= Exercise objective =
If a line below contains the string "paslaugos", return that line.

──────── Records supplied

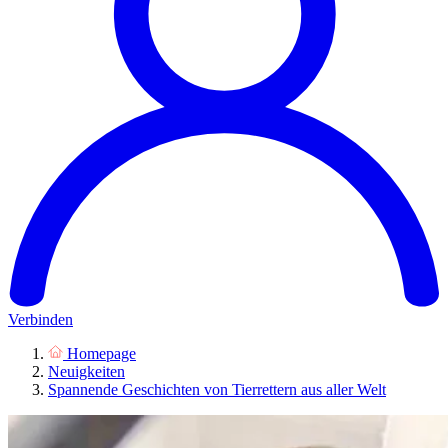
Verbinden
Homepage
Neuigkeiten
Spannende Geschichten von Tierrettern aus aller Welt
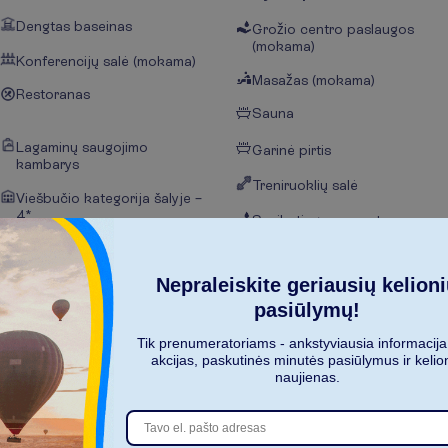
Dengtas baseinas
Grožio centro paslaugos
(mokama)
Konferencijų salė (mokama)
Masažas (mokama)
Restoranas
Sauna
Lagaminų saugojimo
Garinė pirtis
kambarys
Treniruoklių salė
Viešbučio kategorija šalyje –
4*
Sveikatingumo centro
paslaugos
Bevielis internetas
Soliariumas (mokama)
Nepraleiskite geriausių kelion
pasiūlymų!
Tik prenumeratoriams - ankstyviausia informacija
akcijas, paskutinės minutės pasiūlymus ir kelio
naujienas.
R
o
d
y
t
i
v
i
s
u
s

────────────────
──────── Records supplied

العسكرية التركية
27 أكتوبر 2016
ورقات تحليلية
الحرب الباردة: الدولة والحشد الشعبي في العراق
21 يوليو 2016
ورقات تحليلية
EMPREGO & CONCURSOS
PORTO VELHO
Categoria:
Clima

────────────────

= Exercise result =
Grožio centro paslaugos
paslaugos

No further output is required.